Instructions for Health Care / Living Will

This part is a legal document with your wishes about medical treatment. You choose what you do want and don’t want. In hospice, this is YOUR journey, and you choose the path you wish to take.

End-of-Life-Decisions

The patient here directs health care providers and others involved with their care to withhold or withdraw treatment in accordance with their wishes listed below.

(a) Choice Not to Prolong Life

I do not want my life to be prolonged if I have an incurable and irreversible condition that will result in my death within a relatively short time, I become unconscious and, to a reasonable degree of medical certainty, I will not regain consciousness, or the likely risks and burdens of treatment would outweigh the expected benefits, OR

(b) Choice to Prolong Life

I want my life to be prolonged as long as possible within the limits of generally accepted healthcare standards.

Relief From Pain

The patient also has the option to direct that treatment for the alleviation of pain or discomfort be provided at all times, even if it hastens their death.

Donation Of Organs, Tissues, And Parts At Death

Organ donation is generally referred to in the Act as an “anatomical gift,” and allows the patient to express their desire to be an organ or tissue donor at the time of their death.
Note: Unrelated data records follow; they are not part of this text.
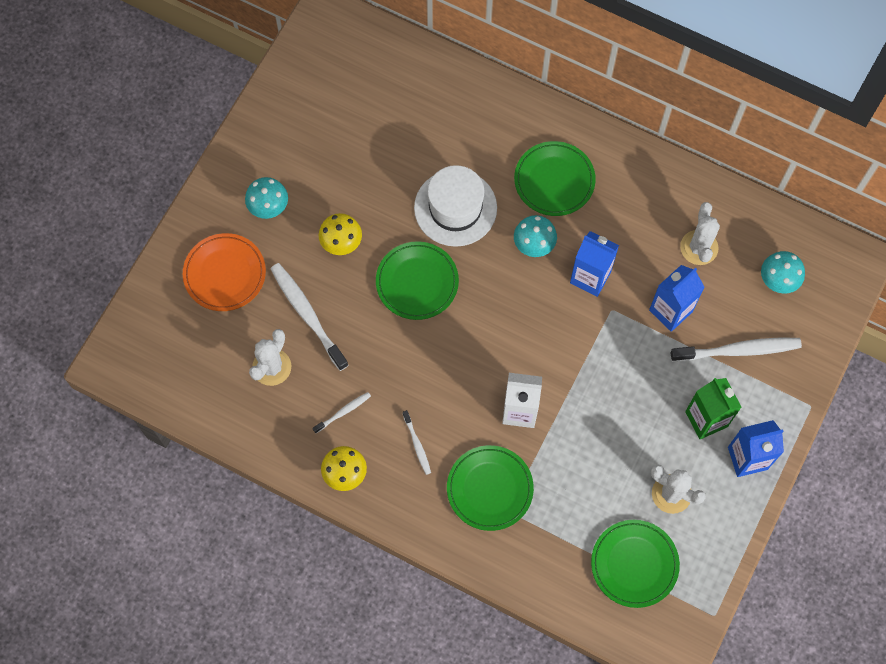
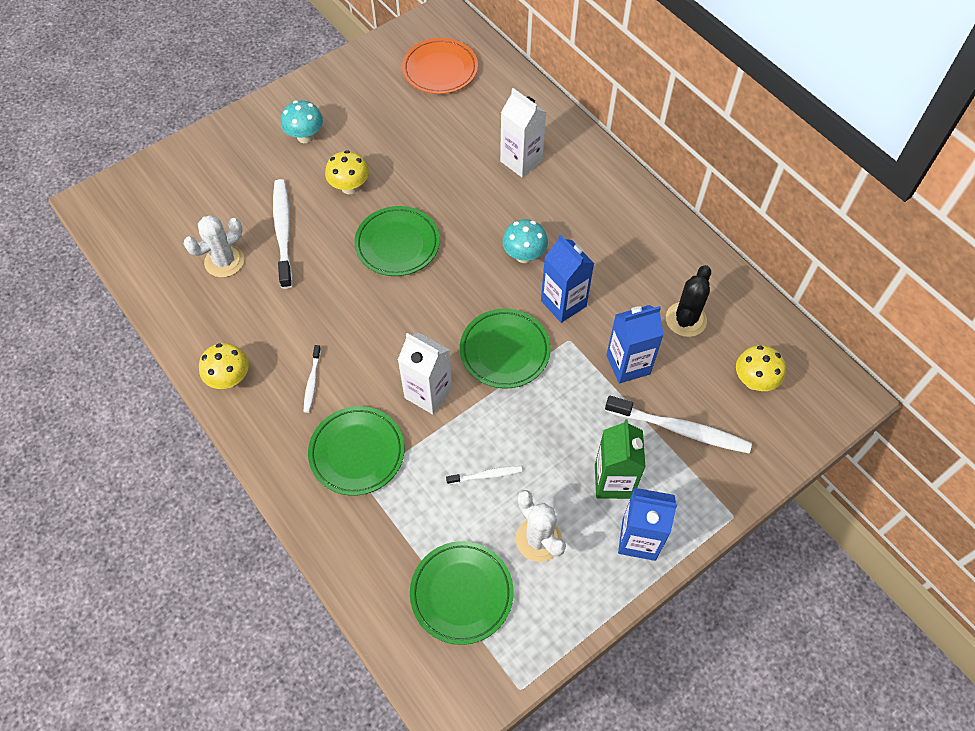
camera: 25 degrees right, 10 degrees down
orange plate [183,233,266,311] -> orange plate moved to [402,38,478,94]
white toothbrush [313,392,371,433] -> white toothbrush moved to [446,466,522,484]
white hat [414,165,497,247] -> none
green plate [514,141,596,216] -> green plate moved to [460,309,551,389]
white cactus [680,202,720,265] -> black cactus [666,265,711,337]
turquoise mushroom [761,251,805,293] -> yellow mushroom [736,345,786,391]
none -> white carton [500,88,546,177]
The patient can also authorize the agent to consent to any temporary medical procedure necessary solely to evaluate and/or maintain the patient’s organs, tissues, and/or parts for purposes of donation. The patient can even specify if their gift will be used for Transplants, Therapy, Research, or Education.

It is important to note that this is not covered or left blank in the Advance Directive, it is not considered as a refusal.

POLST & DNR Orders

Advance Directives and POLST (Physician Orders for Life-Sustaining Treatment) forms are both advanced care planning tools, but they are different in many ways. Advance Directives are a legal document, while a POLST is a physician order that helps give seriously ill patients more control and a voice over their end-of-life care. POLST forms are on a distinctive bright pink form and signed by both the doctor and patient and specify the types of medical treatment that a patient wishes to receive or not receive. The POLST can prevent unwanted or medically ineffective treatment, reduce patient and family suffering, and help ensure that patient’s wishes are honored. The POLST form includes whether to:

  • Do not attempt Resuscitation (DNR)
  • Administer antibiotics and IV fluids
  • Use a ventilator to help with breathing
  • Provide artificial nutrition by tube
  • Attempt cardiopulmonary resuscitation (CPR)
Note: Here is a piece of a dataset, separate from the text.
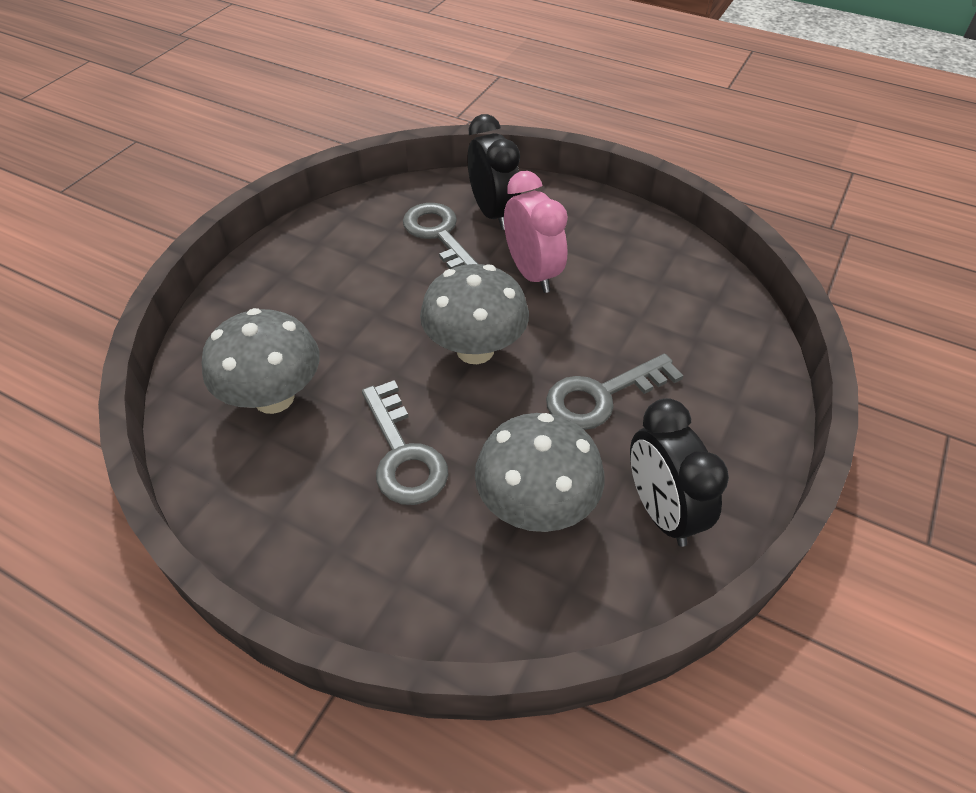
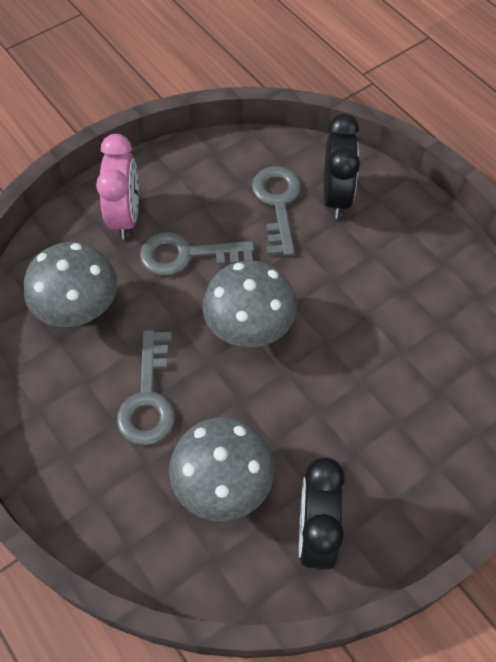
camera: 25 degrees right, 10 degrees up
pink clock [504,171,568,293] -> pink clock moved to [96,134,139,239]
grey key [546,354,684,430] -> grey key moved to [140,232,254,276]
The POLST form complements an Advance Directive and is not intended to replace that document. An Advance Directive is still necessary to appoint a legal health care decisionmaker and is recommended for all adults, regardless of their health status.

While POLST and Advance Directives are not required by law, most Doctors recommend that seriously ill patients and those who have a significant chance of dying should have them. As we all have recently seen something like COVID-19 can change everyone’s future rather quickly.

The Advance Directives and POLST can be changed at any time and our Social Services Team and Clinical Team are always here to help.